━━━ 正文

Spark支持通过Java JDBC访问关系型数据库,需要通过JdbcRDD进行访问,示例如下:
添加依赖
// 在build.sbt中添加依赖
libraryDependencies ++= Seq (
"mysql" % "mysql-connector-java" % "5.1.47"
)
MySQL读取
import java.sql.DriverManager
import org.apache.spark.rdd.JdbcRDD
import org.apache.spark.{SparkConf, SparkContext}
object MySQLDemo {
def main(args: Array[String]): Unit = {
val conf = new SparkConf().setAppName("MySQLDemo").setMaster("local[4]")
val sc = new SparkContext(conf)
val driver = "com.mysql.jdbc.Driver"
val url = "jdbc:mysql://172.16.0.31:3306/db_canal_test"
val username = "root"
val password = "123456"
val sql = "select name, age from tbl_person_info where id >= ? and id <= ?"
val jdbcRdd = new JdbcRDD(sc,
() => DriverManager.getConnection(url, username, password),
sql, 1, 2, 2,
(res) => {
println(res.getString(1) + ", " + res.getInt(2))})
jdbcRdd.collect()
sc.stop()
}<

━━━━━━
━━━ 原始数据

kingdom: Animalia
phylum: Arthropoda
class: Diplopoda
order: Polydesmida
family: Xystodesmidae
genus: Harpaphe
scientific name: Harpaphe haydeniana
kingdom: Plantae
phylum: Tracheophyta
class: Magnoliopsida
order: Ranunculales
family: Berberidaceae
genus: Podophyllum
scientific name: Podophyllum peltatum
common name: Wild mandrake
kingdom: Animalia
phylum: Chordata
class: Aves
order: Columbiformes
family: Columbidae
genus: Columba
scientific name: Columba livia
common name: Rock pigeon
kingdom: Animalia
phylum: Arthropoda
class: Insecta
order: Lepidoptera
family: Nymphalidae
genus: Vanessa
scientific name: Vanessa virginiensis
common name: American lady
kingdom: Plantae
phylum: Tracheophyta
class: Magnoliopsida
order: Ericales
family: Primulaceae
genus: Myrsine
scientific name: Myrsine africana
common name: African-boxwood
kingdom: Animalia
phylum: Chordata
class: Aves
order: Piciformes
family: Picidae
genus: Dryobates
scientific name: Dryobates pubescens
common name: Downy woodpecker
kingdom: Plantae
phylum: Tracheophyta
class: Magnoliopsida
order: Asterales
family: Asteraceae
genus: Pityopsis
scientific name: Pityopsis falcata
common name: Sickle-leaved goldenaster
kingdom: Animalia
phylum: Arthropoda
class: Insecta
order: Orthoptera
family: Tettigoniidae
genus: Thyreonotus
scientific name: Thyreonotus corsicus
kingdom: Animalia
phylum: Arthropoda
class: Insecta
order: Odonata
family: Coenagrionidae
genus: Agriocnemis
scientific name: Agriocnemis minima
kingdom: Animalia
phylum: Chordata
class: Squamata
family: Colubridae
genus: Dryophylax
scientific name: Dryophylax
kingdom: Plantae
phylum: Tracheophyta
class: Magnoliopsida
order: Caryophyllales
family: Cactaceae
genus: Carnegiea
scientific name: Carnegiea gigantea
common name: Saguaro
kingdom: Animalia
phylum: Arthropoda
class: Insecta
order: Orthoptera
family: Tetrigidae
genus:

━━━━━━

请根据介绍Spark读取MySQL的正文回答以下问题:
1. 添加依赖时使用的mysql-connector-java版本号是多少?
2. 代码中通过setAppName设置的应用名称是什么?
3. 变量sql中的查询语句从哪张表读取数据?

1. 5.1.47
2. MySQLDemo
3. tbl_person_info